- [Tarefas e exercícios]
**1)** Transcreva, do texto sobre a jovem e a jiboia, o trecho que vai de "O tempo fez aquela" até "de seus instrumentos.".
**2)** Dê continuidade ao texto sobre a jovem e a jiboia a partir do ponto em que ele termina.

- [Trecho fornecido]
====
Por Paulo Calmon Nogueira da Gama –
“Torcer pela cobra”, no caso de uma cobra ter sido utilizada como instrumento de tortura sobre a qual se comenta publicamente é, sim, apologizar essa mesma espécie de crime.
Uma jovem idealista foi torturada pelo regime militar. Grávida, sofreu graves ameaças e privações físicas, chegando a ser presa numa sala escura com uma jiboia de dois metros.
O tempo fez aquela jovem mudar, alterar sua personalidade, trocar suas bandeiras. Agora madura, ela viu que a cobra que a ameaçara um dia também mudou. Mas a cobra mudou só de pele: despiu aquela padronagem camuflada típica do exército e a trocou pelo degradê chique neoliberal, que encantou até algumas de suas vítimas, como aquela jovem. Essa serpente, a mesma de sempre, depois de ter ficado alguns anos “jiboiando”, enfim, deu cria. De seu ovo eclodiu uma víbora crua, instintiva, que num fascismo primitivo destruiu alguns dos que ajudaram seu próprio choco. Uma criatura pior, muito pior, que seus criadores.
O tempo fez a jovem mudar muito, mas o serpentário mudou pouco. E uma coisa nada mudou: o passado. A jovem fora, ali e para sempre, vítima de um crime cruel; e a jiboia, um de seus instrumentos.
====
Registros de uma fonte de dados:
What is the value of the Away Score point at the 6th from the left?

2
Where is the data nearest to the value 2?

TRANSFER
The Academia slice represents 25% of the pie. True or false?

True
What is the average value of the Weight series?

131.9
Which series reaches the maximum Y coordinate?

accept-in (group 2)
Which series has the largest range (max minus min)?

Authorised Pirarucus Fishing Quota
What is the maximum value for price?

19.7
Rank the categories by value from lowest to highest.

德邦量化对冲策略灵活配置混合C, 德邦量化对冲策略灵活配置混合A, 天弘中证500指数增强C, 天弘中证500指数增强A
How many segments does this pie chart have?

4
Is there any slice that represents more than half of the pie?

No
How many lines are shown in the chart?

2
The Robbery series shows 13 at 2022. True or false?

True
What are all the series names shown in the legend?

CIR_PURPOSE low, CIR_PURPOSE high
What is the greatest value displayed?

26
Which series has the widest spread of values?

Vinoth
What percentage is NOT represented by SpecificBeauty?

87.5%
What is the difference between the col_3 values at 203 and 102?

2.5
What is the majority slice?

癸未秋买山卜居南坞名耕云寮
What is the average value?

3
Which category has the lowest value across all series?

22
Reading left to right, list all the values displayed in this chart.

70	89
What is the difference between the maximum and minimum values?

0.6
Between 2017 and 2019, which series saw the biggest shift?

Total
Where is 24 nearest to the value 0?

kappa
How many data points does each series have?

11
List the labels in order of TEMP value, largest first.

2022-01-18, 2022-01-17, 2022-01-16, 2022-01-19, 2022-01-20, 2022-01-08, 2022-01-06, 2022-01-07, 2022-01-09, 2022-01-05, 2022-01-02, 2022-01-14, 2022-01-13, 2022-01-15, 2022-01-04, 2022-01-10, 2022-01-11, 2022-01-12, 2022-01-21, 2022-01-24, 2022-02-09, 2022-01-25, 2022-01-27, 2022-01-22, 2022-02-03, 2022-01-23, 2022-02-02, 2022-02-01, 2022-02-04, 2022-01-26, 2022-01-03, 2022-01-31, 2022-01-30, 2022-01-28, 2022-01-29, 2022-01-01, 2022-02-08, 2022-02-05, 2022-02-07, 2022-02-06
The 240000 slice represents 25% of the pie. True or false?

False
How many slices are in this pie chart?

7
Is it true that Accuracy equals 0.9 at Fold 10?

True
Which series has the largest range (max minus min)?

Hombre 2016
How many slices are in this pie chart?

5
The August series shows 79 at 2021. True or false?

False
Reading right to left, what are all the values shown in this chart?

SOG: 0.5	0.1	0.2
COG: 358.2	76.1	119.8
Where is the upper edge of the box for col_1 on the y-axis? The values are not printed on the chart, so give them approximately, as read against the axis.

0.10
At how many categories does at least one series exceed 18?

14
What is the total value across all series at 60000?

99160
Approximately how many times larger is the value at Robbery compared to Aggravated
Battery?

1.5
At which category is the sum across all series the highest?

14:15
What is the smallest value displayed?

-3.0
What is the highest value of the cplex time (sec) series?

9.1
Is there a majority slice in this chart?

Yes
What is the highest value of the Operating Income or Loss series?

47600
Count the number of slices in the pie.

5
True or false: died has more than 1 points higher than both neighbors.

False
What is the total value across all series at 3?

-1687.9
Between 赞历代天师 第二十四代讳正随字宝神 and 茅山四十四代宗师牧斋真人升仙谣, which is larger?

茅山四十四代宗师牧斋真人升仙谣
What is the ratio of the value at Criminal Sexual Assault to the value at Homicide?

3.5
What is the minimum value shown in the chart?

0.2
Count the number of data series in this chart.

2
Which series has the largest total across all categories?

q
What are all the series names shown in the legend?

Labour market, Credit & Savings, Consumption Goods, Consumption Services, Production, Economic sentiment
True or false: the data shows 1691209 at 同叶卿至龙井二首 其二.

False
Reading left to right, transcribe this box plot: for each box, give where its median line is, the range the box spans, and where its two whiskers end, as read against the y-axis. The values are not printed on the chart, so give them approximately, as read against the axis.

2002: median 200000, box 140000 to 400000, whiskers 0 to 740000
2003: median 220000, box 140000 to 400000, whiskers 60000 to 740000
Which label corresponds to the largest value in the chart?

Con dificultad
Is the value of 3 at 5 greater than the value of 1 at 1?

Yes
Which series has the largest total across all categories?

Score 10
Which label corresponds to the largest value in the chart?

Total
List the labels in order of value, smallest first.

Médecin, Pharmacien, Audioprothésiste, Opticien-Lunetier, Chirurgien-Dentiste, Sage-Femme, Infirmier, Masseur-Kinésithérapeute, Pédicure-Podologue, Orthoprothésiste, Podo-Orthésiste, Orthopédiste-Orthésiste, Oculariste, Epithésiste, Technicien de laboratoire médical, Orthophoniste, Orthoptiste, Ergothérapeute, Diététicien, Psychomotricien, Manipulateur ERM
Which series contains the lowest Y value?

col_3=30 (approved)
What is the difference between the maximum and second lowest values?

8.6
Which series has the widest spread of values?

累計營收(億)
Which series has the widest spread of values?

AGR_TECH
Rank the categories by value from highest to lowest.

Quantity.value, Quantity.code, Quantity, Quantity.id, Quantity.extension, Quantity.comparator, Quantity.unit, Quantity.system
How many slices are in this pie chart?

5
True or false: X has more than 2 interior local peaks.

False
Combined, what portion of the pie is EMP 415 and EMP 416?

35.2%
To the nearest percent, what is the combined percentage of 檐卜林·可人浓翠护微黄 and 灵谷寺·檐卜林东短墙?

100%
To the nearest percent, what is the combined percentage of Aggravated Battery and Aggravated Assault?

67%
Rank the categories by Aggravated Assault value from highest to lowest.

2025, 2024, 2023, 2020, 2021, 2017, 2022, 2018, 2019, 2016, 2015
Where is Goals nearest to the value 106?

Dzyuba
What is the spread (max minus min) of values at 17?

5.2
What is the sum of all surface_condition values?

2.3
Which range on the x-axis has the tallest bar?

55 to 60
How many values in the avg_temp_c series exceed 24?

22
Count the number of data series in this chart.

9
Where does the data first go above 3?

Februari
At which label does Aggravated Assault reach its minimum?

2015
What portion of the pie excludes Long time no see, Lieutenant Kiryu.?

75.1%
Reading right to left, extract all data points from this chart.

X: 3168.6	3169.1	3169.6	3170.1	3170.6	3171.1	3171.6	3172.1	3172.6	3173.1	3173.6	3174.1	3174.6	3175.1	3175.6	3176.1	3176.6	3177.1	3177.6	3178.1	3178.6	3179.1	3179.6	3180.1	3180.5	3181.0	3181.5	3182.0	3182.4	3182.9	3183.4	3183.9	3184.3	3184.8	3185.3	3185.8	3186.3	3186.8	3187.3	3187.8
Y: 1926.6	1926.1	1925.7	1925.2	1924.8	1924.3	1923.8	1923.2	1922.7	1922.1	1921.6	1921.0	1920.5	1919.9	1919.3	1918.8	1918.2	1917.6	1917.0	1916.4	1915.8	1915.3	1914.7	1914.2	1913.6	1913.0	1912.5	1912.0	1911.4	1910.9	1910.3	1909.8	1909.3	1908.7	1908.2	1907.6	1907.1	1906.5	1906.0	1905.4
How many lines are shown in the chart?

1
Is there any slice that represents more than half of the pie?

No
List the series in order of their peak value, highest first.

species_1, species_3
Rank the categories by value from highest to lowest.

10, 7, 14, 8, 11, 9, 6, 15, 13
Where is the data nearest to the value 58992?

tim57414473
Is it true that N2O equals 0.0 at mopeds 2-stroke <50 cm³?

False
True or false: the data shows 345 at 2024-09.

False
====
- [Tarefas resolvidas]
**1)**
O tempo fez aquela jovem mudar, alterar sua personalidade, trocar suas bandeiras. Agora madura, ela viu que a cobra que a ameaçara um dia também mudou. Mas a cobra mudou só de pele: despiu aquela padronagem camuflada típica do exército e a trocou pelo degradê chique neoliberal, que encantou até algumas de suas vítimas, como aquela jovem. Essa serpente, a mesma de sempre, depois de ter ficado alguns anos “jiboiando”, enfim, deu cria. De seu ovo eclodiu uma víbora crua, instintiva, que num fascismo primitivo destruiu alguns dos que ajudaram seu próprio choco. Uma criatura pior, muito pior, que seus criadores.
O tempo fez a jovem mudar muito, mas o serpentário mudou pouco. E uma coisa nada mudou: o passado. A jovem fora, ali e para sempre, vítima de um crime cruel; e a jiboia, um de seus instrumentos.

**2)**
O fato de haver ou não punição àquela tortura a que submetida a jovem não altera a concretude de um fato típico e antijurídico. Não importa se houve ou não prescrição, se houve ou não identificação específica de todos autores imputáveis, se houve ou não interesse do Estado fazer cumprir a lei penal. Aquele evento fático, tal como concretamente narrado, era e continua sendo um ilícito penal: crime de tortura.
Não se trata de uma abstração ou de uma ilustração acadêmica. No dia 3/12/72, e semanas subsequentes, uma jovem de 19 anos, grávida, foi presa sem ordem judicial, torturada de várias formas, inclusive atemorizada por uma cobra, deliberadamente deixada pelos torturadores na mesma sala escura. Esse relato é o retrato de um crime. Um crime bárbaro, hediondo e covarde.
Para que se configure “apologia ao crime”, não é essencial que exista a condenação de alguém por fato criminoso específico, que tenha gerado efetiva punição de seu autor. O bem jurídico tutelado é a paz pública, o respeito ao ordenamento penal. E ele, o bem jurídico, é quem deve dirigir a atividade interpretativa.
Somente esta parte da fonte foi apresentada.